Yahoo! Inc. (NASDAQ:
YHOO) is an internet company that has more visitors and users across its combined properties than any other company. Is it realizing all the revenue it can from all those customers? Not really. In fact, competitor
Google Inc. (NASDAQ:
GOOG) is sucking Yahoo!'s well of customers dry each month using roughly one revenue avenue -- text-based search advertising. Yahoo! was late to realize that advertising was the place to be, rather than trying to get customers to pay for premium services and content that they can get elsewhere for free. Result?
Yahoo! is scrambling to catch up to the mover and shaker in the industry -- and it ain't Yahoo!.

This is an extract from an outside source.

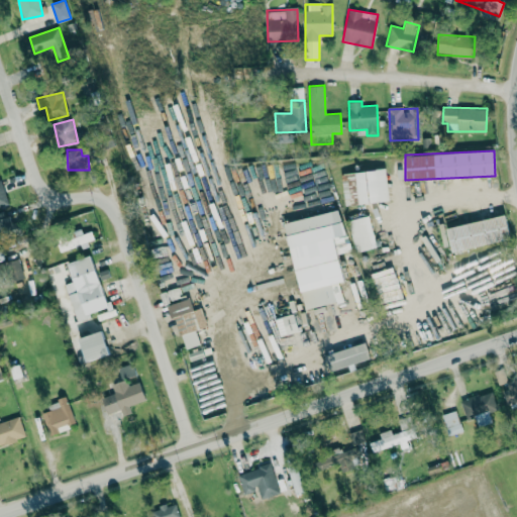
[(389,200),(385,168),(340,174),(344,206),(389,200)]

Yahoo!'s search for a new CFO ended last week. The catch, one with deep financial market ties, speaks volumes about potential Yahoo! strategy in the months and years to come. Blake Jorgensen's appointment means that Yahoo! may be looking to shed non-core assets or even set itself up to be sold. Yahoo!'s lingering rumor that it join with
Microsoft Corp. (NASDAQ:
MSFT) has been vanquished (again), which leaves Yahoo! standing in the dark corner with a lit match while Google runs all over town with a bonfire on its back.
Yahoo! is losing some key employees as the "grass is greener" attitude continues to infiltrate the company. It's been speculated that 2007 may see the end of Terry Semel as Yahoo!'s CEO after some nice moves in 2002 and 2003 did not pay off as planned and Google's furtive moves caught the Yahoo! guard off-guard. The recovery has not panned out at all either and still remains murky. If Semel can somehow manage to get Yahoo! back in the prominent spotlight (and making more money based on all the customer relationships it has), he may be safe. It is not, however, happening to the degree YHOO shareholders are needing at this point.